Data supplied »
• • •
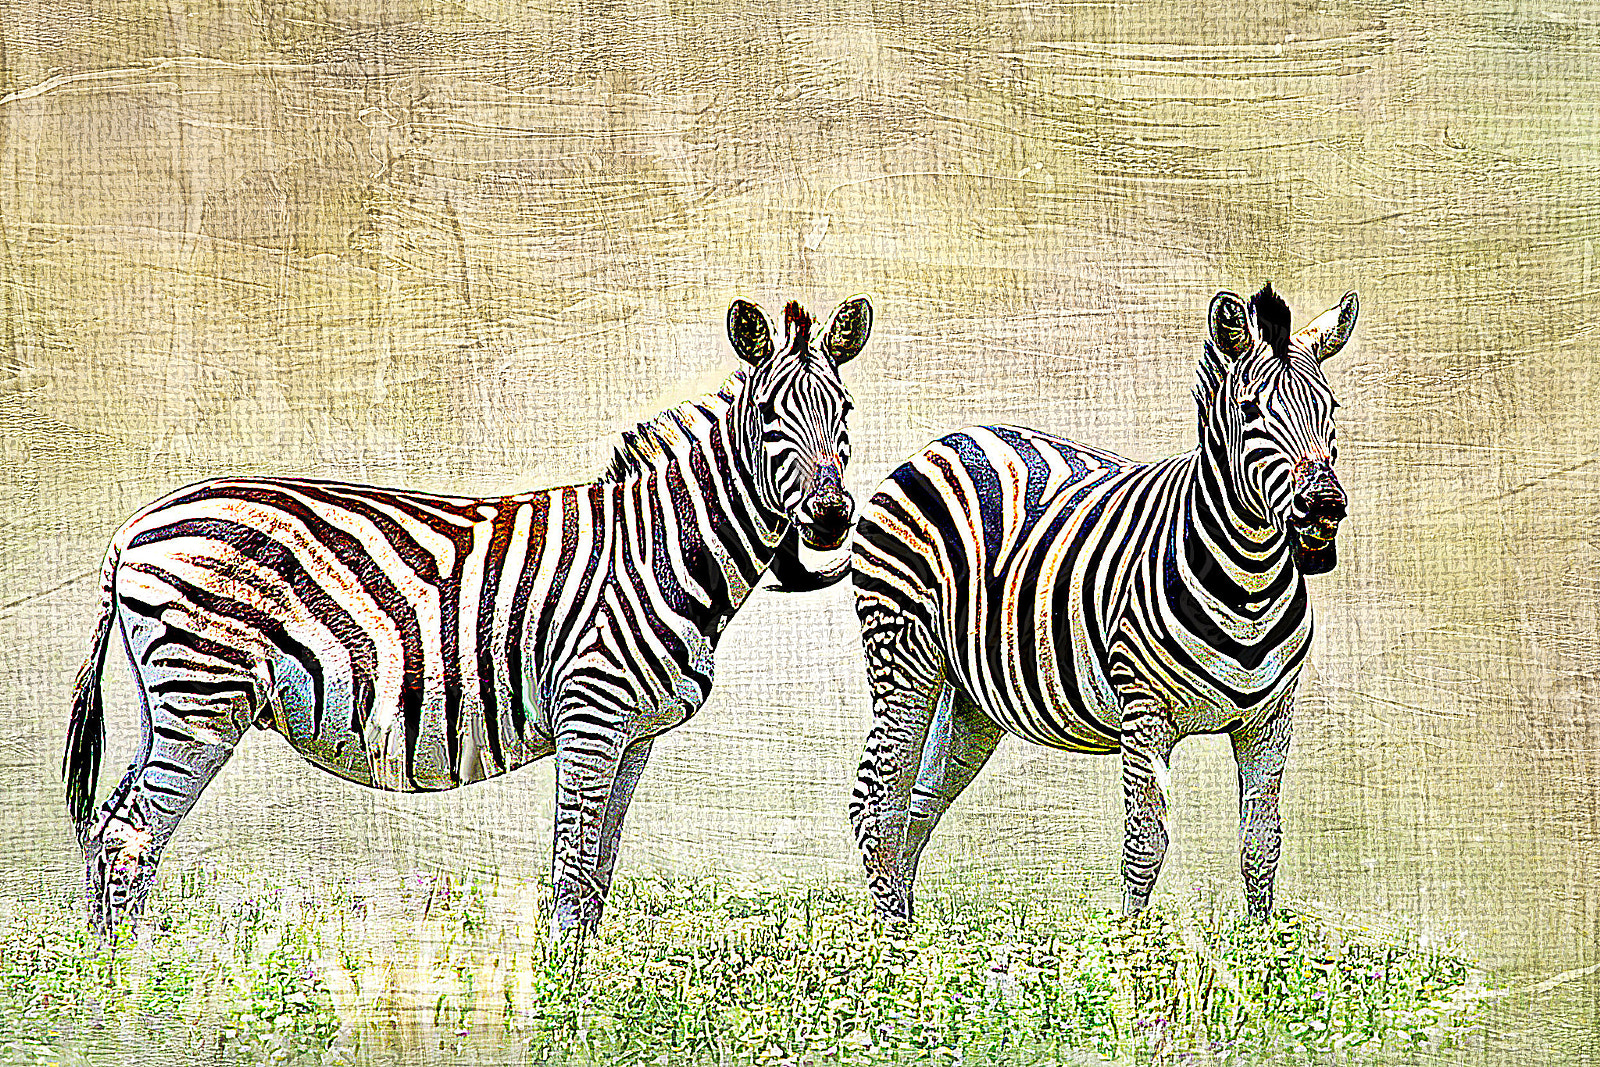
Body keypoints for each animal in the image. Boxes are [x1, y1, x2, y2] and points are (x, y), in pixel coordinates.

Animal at [64, 295, 872, 936]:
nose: (833, 518)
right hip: (203, 693)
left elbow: (600, 873)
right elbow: (573, 866)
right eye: (766, 417)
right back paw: (136, 989)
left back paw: (118, 979)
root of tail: (130, 529)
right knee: (130, 840)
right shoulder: (590, 711)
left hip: (165, 701)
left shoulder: (636, 733)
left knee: (108, 833)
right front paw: (560, 993)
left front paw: (584, 987)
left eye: (846, 413)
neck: (664, 544)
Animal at [847, 284, 1358, 921]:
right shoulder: (1144, 712)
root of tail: (944, 441)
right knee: (876, 796)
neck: (1249, 583)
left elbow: (1262, 842)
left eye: (1330, 411)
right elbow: (1147, 841)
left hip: (969, 696)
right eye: (1252, 414)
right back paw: (888, 937)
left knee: (919, 799)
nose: (1326, 509)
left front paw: (1261, 944)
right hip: (901, 655)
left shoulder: (1272, 720)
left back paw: (914, 929)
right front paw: (1132, 941)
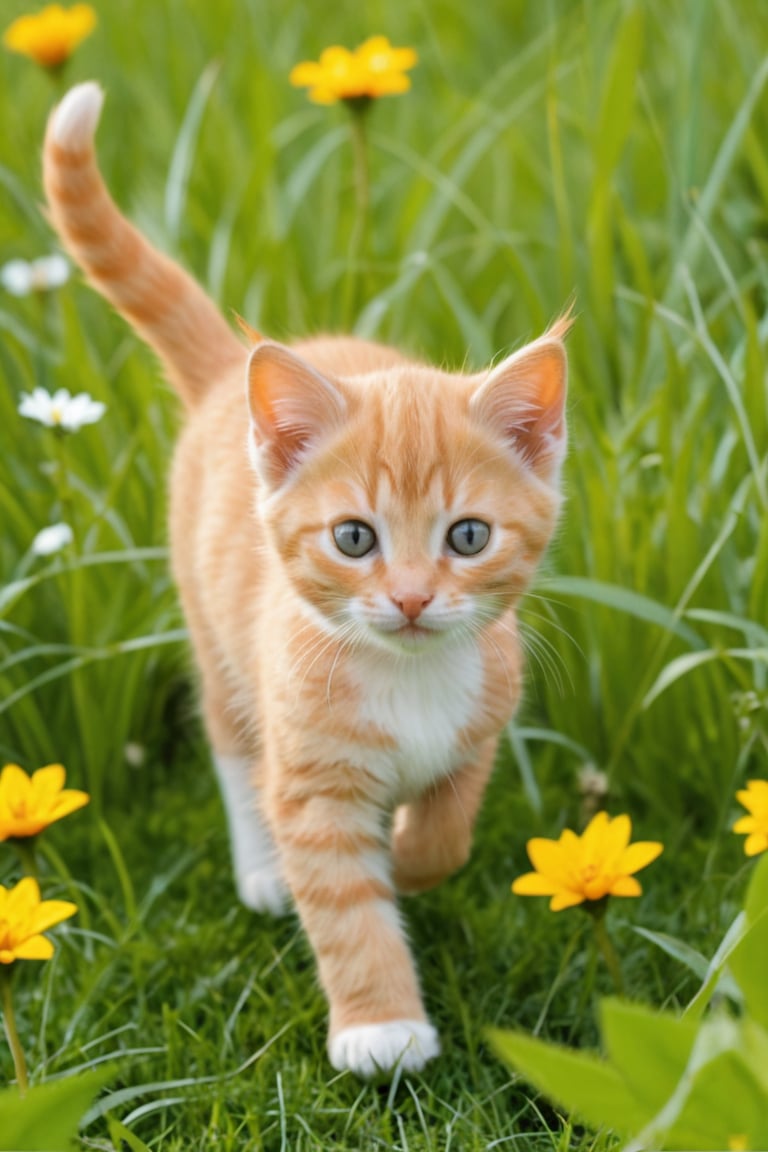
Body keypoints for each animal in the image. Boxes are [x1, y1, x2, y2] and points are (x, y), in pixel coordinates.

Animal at [42, 83, 571, 1078]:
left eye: (468, 536)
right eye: (355, 538)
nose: (411, 598)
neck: (406, 676)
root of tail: (228, 374)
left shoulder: (482, 718)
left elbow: (446, 829)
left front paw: (410, 857)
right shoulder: (311, 779)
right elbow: (342, 902)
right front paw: (381, 1028)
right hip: (216, 634)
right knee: (228, 737)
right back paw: (261, 868)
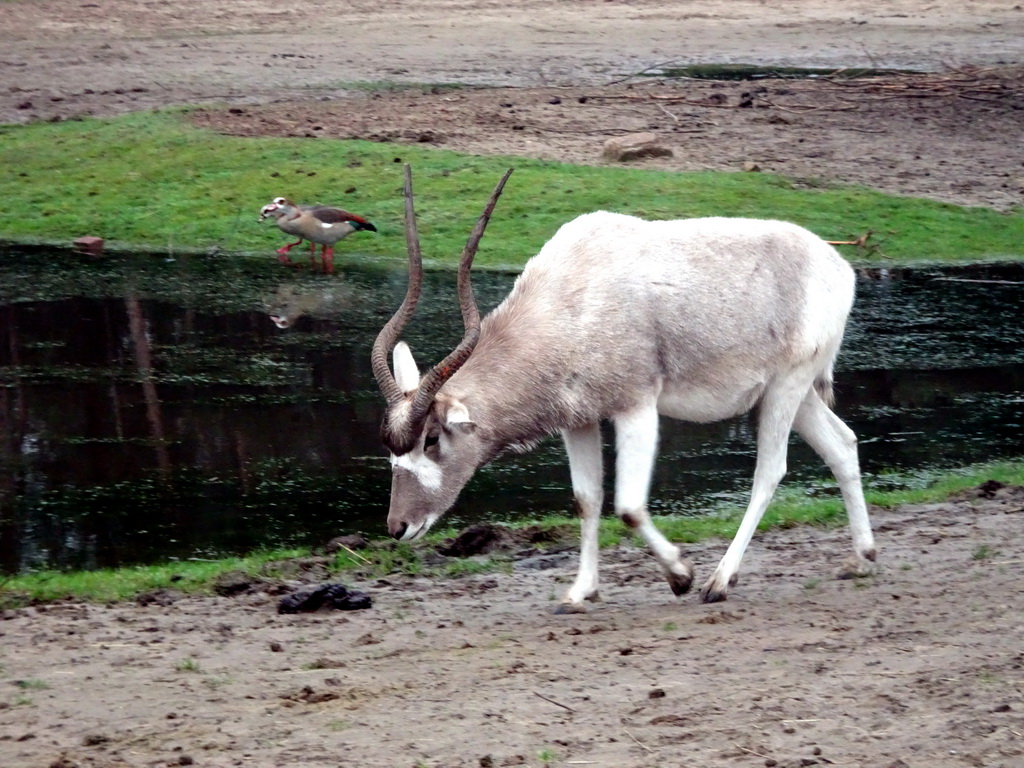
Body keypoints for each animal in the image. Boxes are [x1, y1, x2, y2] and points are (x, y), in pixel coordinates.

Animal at [372, 167, 876, 614]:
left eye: (431, 439)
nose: (398, 527)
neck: (569, 300)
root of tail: (839, 266)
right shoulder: (578, 420)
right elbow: (587, 500)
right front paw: (581, 592)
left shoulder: (636, 406)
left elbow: (629, 506)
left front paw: (680, 576)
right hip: (792, 392)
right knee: (842, 444)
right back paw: (862, 558)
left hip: (786, 386)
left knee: (769, 470)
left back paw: (719, 581)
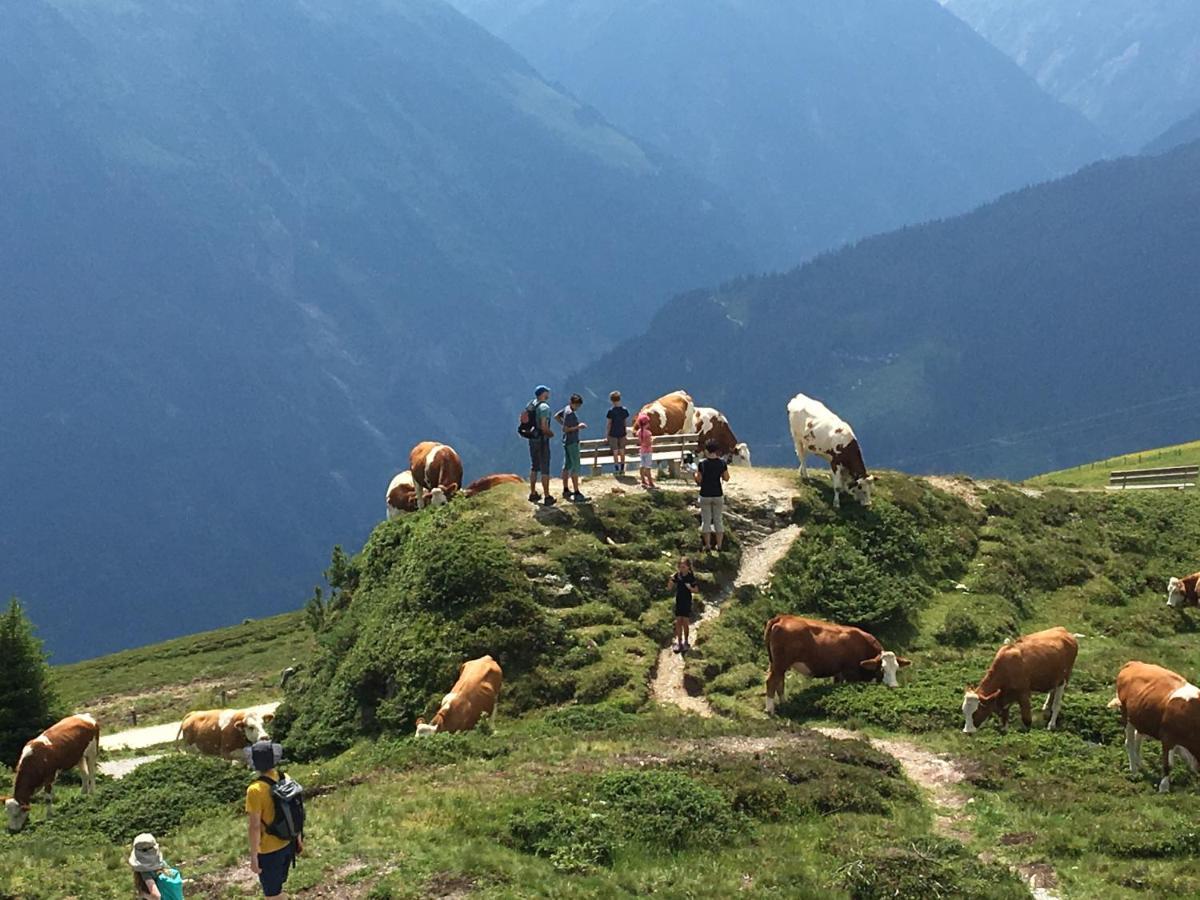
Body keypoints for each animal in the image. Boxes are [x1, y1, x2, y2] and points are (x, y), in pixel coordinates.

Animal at [763, 619, 902, 715]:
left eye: (896, 668)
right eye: (882, 669)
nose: (894, 686)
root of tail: (783, 617)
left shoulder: (838, 673)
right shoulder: (851, 673)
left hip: (777, 663)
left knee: (779, 682)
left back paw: (784, 704)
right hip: (780, 663)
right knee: (771, 681)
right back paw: (770, 710)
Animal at [1104, 662, 1200, 796]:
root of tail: (1133, 663)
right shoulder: (1168, 738)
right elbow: (1168, 765)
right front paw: (1164, 787)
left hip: (1141, 717)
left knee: (1137, 739)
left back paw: (1140, 764)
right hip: (1126, 715)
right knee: (1130, 742)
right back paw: (1134, 771)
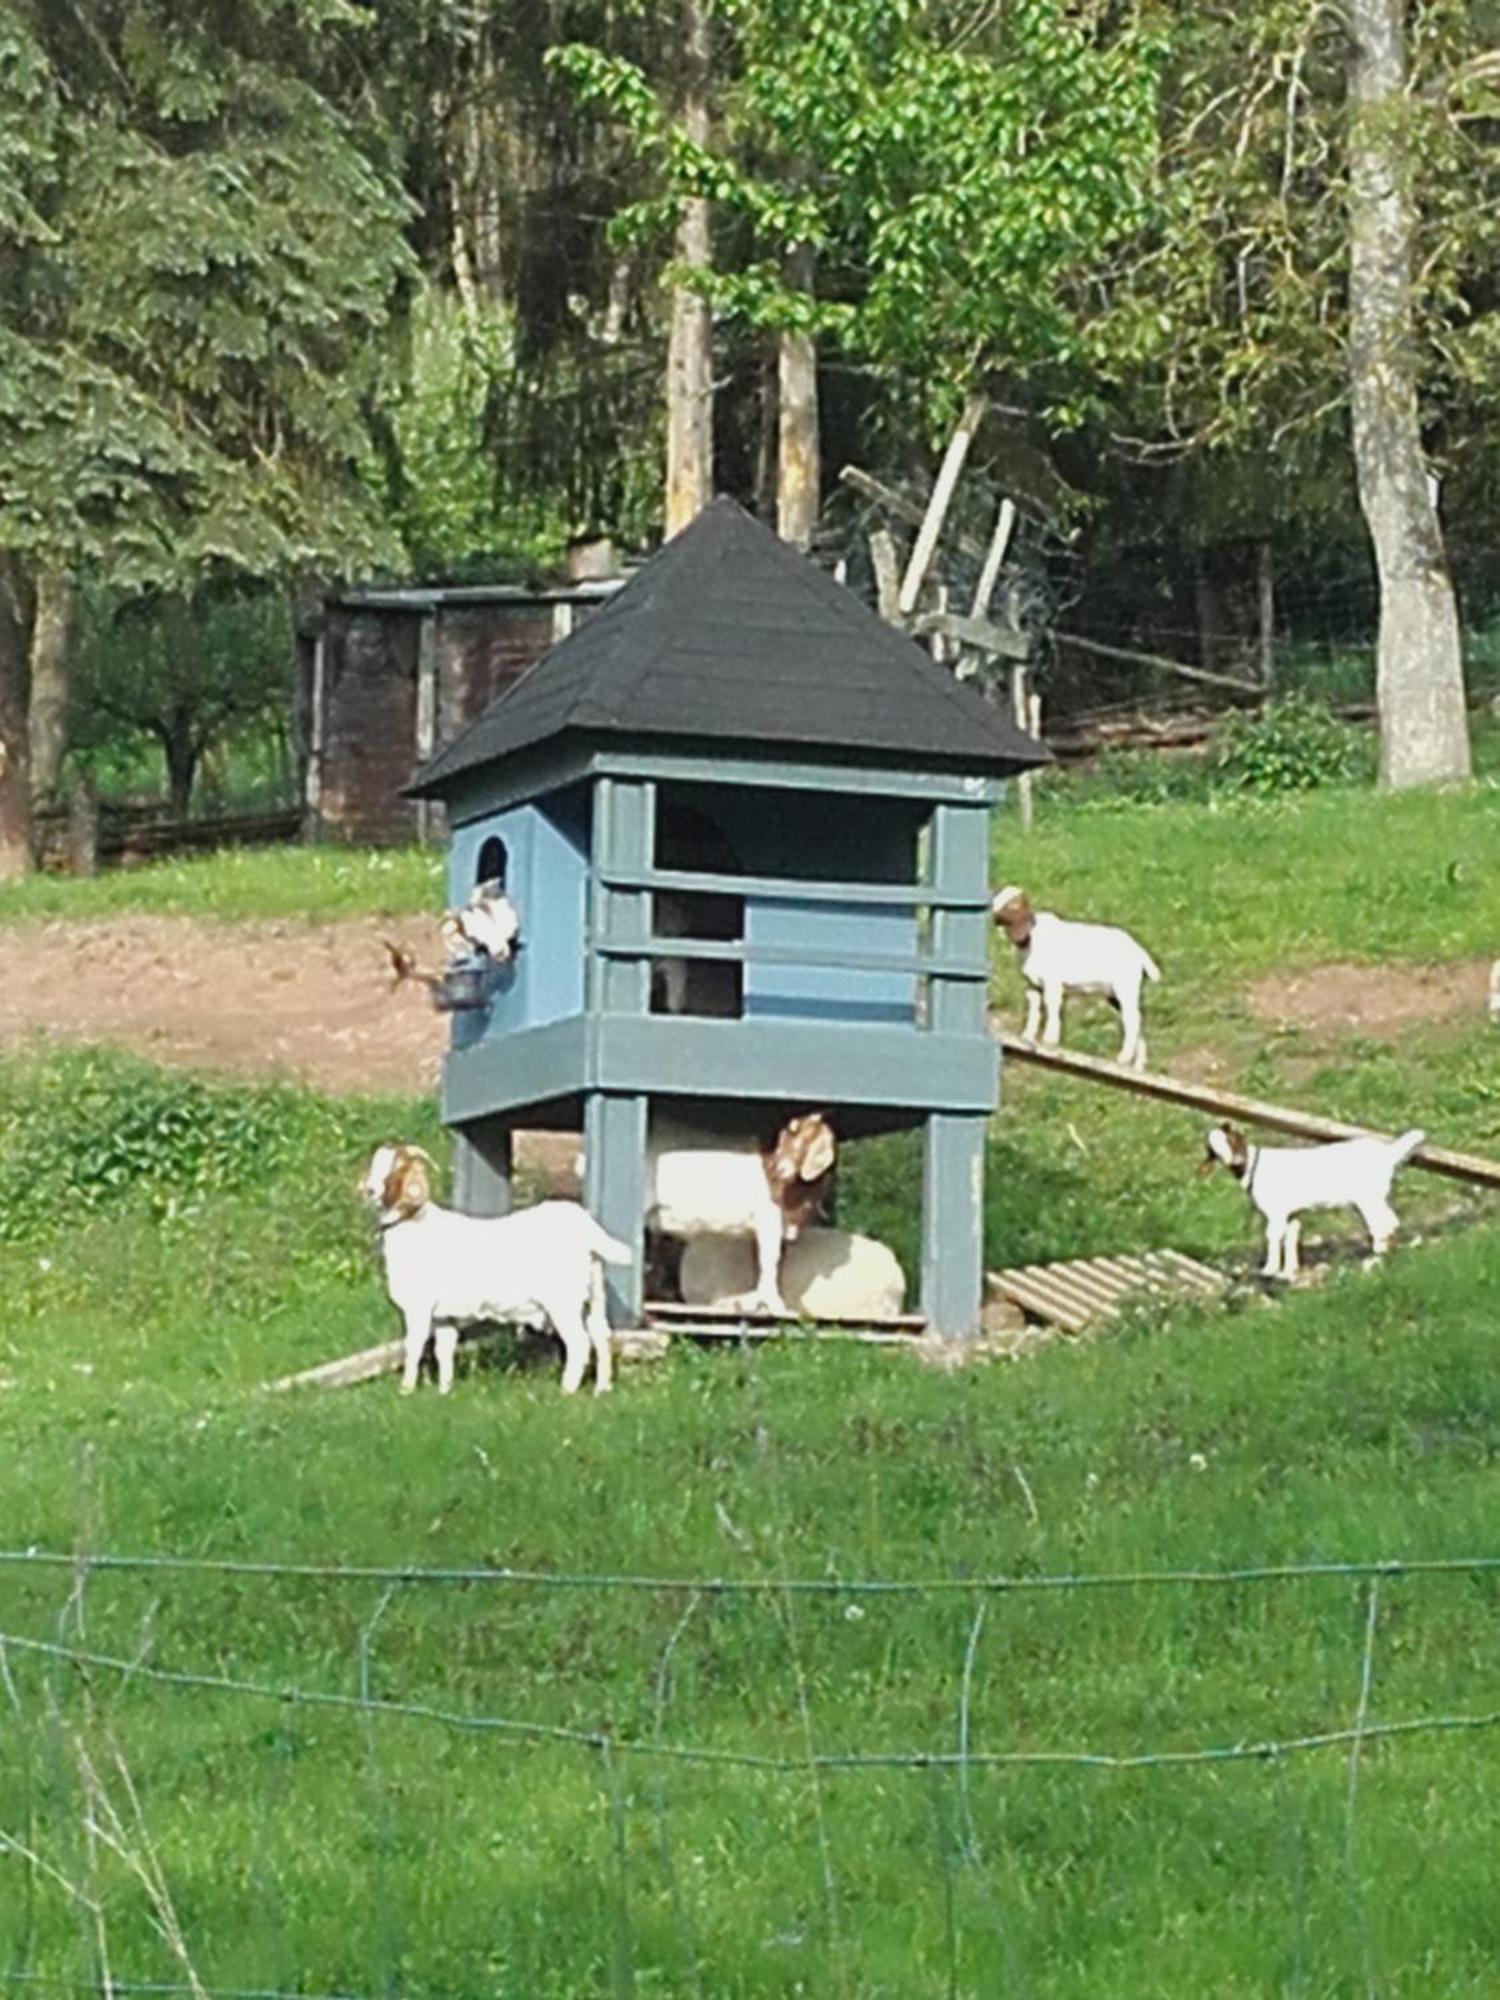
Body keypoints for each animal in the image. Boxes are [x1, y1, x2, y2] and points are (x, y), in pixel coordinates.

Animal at [364, 1152, 636, 1400]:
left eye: (395, 1168)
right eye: (374, 1163)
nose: (369, 1190)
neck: (415, 1226)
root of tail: (586, 1227)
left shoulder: (418, 1307)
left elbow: (414, 1345)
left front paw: (406, 1389)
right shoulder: (444, 1314)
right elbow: (445, 1349)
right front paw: (444, 1390)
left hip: (563, 1301)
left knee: (580, 1342)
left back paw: (566, 1391)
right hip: (594, 1294)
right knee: (601, 1335)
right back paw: (602, 1389)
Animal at [1000, 884, 1160, 1072]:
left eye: (1013, 904)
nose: (995, 915)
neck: (1032, 939)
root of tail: (1140, 953)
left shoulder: (1052, 982)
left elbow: (1052, 1006)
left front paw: (1049, 1041)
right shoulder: (1033, 985)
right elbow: (1034, 1010)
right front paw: (1027, 1037)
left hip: (1126, 987)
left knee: (1133, 1020)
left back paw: (1124, 1059)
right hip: (1114, 994)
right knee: (1138, 1021)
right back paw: (1138, 1065)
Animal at [1208, 1128, 1424, 1280]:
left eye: (1228, 1141)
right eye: (1212, 1148)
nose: (1232, 1160)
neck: (1255, 1167)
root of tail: (1388, 1154)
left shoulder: (1277, 1212)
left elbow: (1273, 1236)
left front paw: (1269, 1269)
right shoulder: (1291, 1212)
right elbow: (1291, 1236)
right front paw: (1288, 1271)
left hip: (1368, 1198)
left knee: (1382, 1225)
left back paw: (1377, 1256)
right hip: (1376, 1197)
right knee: (1392, 1221)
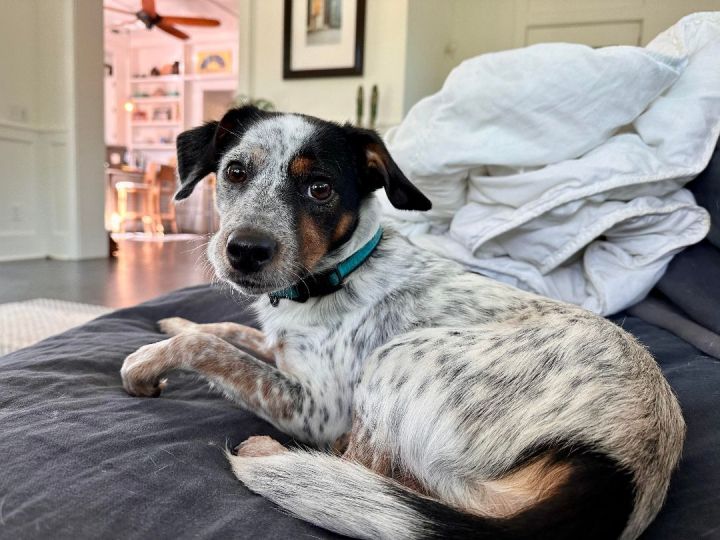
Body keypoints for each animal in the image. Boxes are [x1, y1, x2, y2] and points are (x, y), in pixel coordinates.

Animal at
• • •
Assigned task » From the line containing "right back paw: (1138, 1065)" down to the final line of the listing above, write out only those lines exactly as they are, minus the pictures.

Result of the exercise »
right back paw: (1138, 1065)
Animal at [1208, 1128, 1424, 1280]:
left eye: (1228, 1141)
right eye: (1212, 1148)
nose: (1232, 1160)
neck: (1255, 1167)
root of tail: (1388, 1154)
left shoulder: (1277, 1212)
left elbow: (1273, 1236)
left front paw: (1269, 1269)
right shoulder: (1291, 1212)
right elbow: (1291, 1236)
right front paw: (1288, 1271)
left hip: (1368, 1198)
left knee: (1382, 1225)
left back paw: (1377, 1256)
right hip: (1376, 1197)
right knee: (1392, 1221)
Body keypoints for each animal in the image. Boxes are [x1, y1, x2, y2] and points are (x, y), in pixel coordinates.

Animal at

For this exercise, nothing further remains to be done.